Ne kadar ayrım ile hayat basitleştirilmiş olsa da, o kadar da yozlaşabiliyor. Görev tahsisi ile cinsiyetler arası çatışmayı belli derecede, roller dışına çıkılmadıkça önleyebiliyor ama diğer taraftan oyun oynamayı da ortadan kaldırmış oluyor. Oyun karşı cinsi beğendikten sonra onun dikkatini üzerine çekebilmek için yapılan hamlelerden oluşur. Makyaj yapmak kadınlarda, vücut geliştirmek ise erkeklerde en belirgin oyunlardan bir tanesidir. Tiyatrolara konu olan dramlar kadın erkek ilişkisi üzerine kuruludur. Ferhat bile sevdiği Şirin'i elde edebilmek için kayaları oymuştur.

Oyun oyuncunun fantazisine göre değişir, dahası fantazisini geliştirir. Umduğu sonucu elde ettiği zaman ki alabileceği hazı başka hiç bir yerde tadamaz, çünkü kendi emeği ile başarıya ulaşmış olması ona özgüven verir. O şimdiye kadar yapmadığı yepyeni birşey yapmıştır, o yeni bir şey doğurmuştur. Yeni bir şeyin verdiği haz kadar başka haz yoktur: tanrı gibi üretebilmenin verdiği haz. Haz ayrımı ortadan kaldırır, haz değişik şeylerin birleşme anında ortaya çıkan orgazm denebilecek yeni bir enerjidir.

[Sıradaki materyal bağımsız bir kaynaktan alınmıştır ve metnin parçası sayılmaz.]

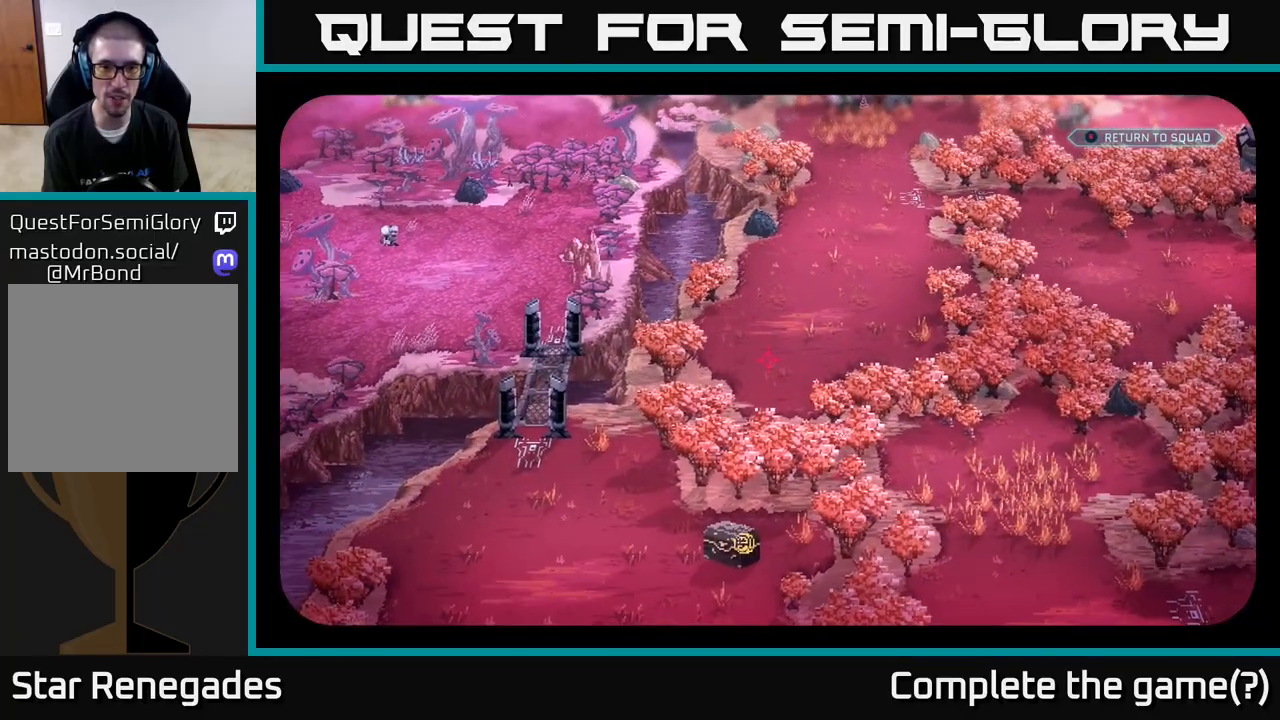
{"buttons": [], "left_stick": "center", "right_stick": "up", "events": [[33, "right_stick", "up-right"], [233, "right_stick", "up"]]}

Hazı ortadan kaldırmakla sevinci de ortadan kaldırmış olur, severek birşeyler üretmenin de önüne geçmiş olur. Amaç hazır rollere bürünerek karmaşanın üstesinden gelmek olmamalıdır, amaç karmaşayı doğurmak için kullanabilmek olmalıdır. Karmaşa yeniliği de beraberinde getirir, çözülme anında haz verir. Bu şansı taşıyabilmek için karmaşaya da izin verilmelidir.